Opinion Number. 778

Subject

INCOME TAX
INCOME DERIVED FROM SOURCES WITHIN AUSTRALIA: SOURCE OF PENSION BASED ON EMPLOYMENT IN AUSTRALIA WHERE PAYMENT IS AUTHORISED OVERSEAS

Key Legislation

INCOME TAX ASSESSMENT ACT 1915, ss. 10 (1), 14 (g)

Date
Client
The Acting Commissioner of Taxation

The Commissioner of Taxation has forwarded the following memorandum for advice:

A Victorian taxpayer claims to be exempt from income tax, as levied by the Federal Income Tax Assessment Act, so far as regards a pension of £422 paid to him from the guarantee and provident funds of a certain bank, as he considers that the source of pension is London.

Upon inquiry as to where the services which entitled him to a pension were rendered, the taxpayer stated that, with the exception of a few months in London, his service of 41 years was in Australia (roughly, two years in Queensland, three and a half in New South Wales, and the balance in Victoria; during the last-mentioned period his salary was debited half yearly to the London Office).

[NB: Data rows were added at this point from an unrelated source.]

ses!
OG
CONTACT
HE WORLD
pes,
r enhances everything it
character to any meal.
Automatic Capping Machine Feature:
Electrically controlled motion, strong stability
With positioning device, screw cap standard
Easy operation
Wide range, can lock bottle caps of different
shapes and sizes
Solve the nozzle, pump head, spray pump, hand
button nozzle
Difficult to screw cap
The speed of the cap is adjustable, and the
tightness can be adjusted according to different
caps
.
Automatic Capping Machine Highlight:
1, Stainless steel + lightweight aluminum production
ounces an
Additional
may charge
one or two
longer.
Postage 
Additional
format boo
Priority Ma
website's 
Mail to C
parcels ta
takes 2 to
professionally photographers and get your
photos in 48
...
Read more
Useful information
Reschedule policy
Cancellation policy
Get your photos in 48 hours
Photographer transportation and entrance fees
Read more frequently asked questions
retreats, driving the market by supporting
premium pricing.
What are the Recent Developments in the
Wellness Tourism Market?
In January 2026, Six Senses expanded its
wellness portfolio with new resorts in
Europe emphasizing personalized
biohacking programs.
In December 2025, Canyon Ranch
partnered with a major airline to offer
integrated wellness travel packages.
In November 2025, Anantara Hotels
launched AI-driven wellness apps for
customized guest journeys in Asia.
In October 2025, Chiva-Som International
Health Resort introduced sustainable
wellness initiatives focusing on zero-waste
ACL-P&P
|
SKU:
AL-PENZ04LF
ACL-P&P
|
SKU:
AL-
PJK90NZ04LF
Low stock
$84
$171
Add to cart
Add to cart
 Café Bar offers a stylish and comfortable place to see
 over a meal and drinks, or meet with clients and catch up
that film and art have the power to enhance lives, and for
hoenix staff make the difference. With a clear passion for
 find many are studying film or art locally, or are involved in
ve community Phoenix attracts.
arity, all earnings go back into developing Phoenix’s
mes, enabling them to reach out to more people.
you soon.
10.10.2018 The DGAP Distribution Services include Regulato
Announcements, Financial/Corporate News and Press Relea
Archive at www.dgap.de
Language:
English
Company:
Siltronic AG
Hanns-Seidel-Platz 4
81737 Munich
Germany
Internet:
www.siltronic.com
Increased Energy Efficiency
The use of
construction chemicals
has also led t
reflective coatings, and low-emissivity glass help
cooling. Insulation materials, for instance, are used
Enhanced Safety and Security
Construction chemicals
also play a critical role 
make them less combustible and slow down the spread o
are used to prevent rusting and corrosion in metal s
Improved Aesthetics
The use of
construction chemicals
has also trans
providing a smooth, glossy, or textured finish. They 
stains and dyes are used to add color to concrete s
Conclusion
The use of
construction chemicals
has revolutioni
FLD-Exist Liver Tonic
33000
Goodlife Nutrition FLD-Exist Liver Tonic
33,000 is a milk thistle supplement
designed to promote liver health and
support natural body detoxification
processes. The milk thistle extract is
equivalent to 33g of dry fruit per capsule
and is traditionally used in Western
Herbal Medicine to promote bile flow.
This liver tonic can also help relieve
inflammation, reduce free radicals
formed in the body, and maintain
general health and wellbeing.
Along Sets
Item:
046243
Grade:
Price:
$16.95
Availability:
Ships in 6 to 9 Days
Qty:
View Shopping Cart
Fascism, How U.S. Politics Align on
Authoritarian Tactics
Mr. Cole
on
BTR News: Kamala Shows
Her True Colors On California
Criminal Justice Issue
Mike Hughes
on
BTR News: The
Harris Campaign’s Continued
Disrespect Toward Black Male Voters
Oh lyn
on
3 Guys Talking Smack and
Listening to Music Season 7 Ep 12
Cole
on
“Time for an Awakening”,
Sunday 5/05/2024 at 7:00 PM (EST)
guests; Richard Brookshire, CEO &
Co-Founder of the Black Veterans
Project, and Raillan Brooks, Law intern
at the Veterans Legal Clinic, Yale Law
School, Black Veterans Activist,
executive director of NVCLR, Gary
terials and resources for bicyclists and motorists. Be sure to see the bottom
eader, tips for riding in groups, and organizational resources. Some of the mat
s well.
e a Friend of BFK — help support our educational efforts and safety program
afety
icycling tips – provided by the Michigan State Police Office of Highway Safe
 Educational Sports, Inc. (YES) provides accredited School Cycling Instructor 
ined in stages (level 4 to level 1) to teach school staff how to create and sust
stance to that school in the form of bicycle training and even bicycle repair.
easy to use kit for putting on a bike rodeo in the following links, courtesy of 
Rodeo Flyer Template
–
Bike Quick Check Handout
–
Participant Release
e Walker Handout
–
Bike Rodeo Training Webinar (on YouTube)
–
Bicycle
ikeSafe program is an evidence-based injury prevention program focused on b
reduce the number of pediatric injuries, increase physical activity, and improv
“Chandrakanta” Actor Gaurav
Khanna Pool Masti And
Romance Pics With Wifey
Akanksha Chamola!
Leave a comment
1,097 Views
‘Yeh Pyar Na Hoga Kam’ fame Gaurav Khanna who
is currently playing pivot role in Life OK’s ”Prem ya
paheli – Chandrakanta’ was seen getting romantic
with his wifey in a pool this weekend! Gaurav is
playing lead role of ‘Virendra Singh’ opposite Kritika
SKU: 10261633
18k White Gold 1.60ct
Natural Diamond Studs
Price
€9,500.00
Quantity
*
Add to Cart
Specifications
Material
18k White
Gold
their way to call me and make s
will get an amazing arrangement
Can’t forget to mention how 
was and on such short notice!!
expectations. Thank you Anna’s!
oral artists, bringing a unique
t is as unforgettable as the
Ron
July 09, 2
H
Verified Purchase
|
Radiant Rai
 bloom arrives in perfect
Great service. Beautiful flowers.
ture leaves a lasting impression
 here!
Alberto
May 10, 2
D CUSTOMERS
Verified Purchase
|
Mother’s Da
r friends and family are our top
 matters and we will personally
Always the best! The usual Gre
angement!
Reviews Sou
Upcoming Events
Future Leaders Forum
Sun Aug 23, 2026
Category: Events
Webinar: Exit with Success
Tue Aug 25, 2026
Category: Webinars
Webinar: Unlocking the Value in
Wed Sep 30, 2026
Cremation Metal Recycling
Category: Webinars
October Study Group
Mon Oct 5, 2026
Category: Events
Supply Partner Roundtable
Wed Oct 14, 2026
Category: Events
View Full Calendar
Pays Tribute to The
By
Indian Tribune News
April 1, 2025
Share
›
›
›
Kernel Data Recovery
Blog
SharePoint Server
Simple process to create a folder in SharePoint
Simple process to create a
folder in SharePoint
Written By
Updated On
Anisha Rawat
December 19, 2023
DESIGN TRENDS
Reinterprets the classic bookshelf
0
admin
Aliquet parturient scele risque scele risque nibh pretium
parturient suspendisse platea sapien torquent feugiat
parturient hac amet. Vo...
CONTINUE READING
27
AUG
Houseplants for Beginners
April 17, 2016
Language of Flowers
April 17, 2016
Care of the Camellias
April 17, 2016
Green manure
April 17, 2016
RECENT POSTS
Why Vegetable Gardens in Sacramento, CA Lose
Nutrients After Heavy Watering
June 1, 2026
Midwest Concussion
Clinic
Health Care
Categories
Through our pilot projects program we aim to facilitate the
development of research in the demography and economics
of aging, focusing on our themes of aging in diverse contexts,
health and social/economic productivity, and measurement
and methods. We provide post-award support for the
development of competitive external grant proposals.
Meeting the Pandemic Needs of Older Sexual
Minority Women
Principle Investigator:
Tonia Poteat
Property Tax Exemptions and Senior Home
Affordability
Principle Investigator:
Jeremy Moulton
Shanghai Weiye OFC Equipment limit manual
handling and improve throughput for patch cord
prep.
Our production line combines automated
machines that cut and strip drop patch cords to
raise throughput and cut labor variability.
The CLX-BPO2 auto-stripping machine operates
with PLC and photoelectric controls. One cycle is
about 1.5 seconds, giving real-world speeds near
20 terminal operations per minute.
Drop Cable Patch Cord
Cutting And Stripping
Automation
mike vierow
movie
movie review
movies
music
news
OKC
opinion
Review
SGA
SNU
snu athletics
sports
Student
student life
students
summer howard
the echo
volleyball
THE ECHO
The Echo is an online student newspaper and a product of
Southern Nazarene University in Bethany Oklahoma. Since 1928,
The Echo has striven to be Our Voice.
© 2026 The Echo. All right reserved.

Inquiry of the bank discloses that the position is as follows:

Payments out of the funds are made only upon the authority of four administrators, three of whom reside in London. The payment of the claimant taxpayer is debited to an account kept in Australia for convenience, in common with all pensions, whether the beneficiaries reside now or during their service in England or Australia.

Section 10 (1) of the Income Tax Assessment Act prescribes that:

. . . income tax shall be levied . . . upon the taxable income derived directly or indirectly by every taxpayer from sources within Australia . . .

Possibly the length of Australian service rendered by this official has no bearing upon the derivation of pension, but if his claim is allowed no pensions paid by this particular bank can be assessed for income tax in Australia.

It does not appear to be unreasonable to contend that the pension is derived from Australia more than from anywhere else, on account of the services rendered in Australia by the pensioner.

As, however, the question is open to doubt, I should be glad to be favoured with your advice.

Section 14 (g) of the Act provides (inter alia) that income includes all allowances or gratuities granted to a taxpayer in relation to any employment or service of the taxpayer.

The Act, I think, treats the employment on which the pension is granted as the source of that pension for the purposes of the Act.

As the pensioner was employed practically for the whole of his period in Australia, in my opinion, the amounts received as pension are income within the meaning of the Income Tax Assessment Act 1915.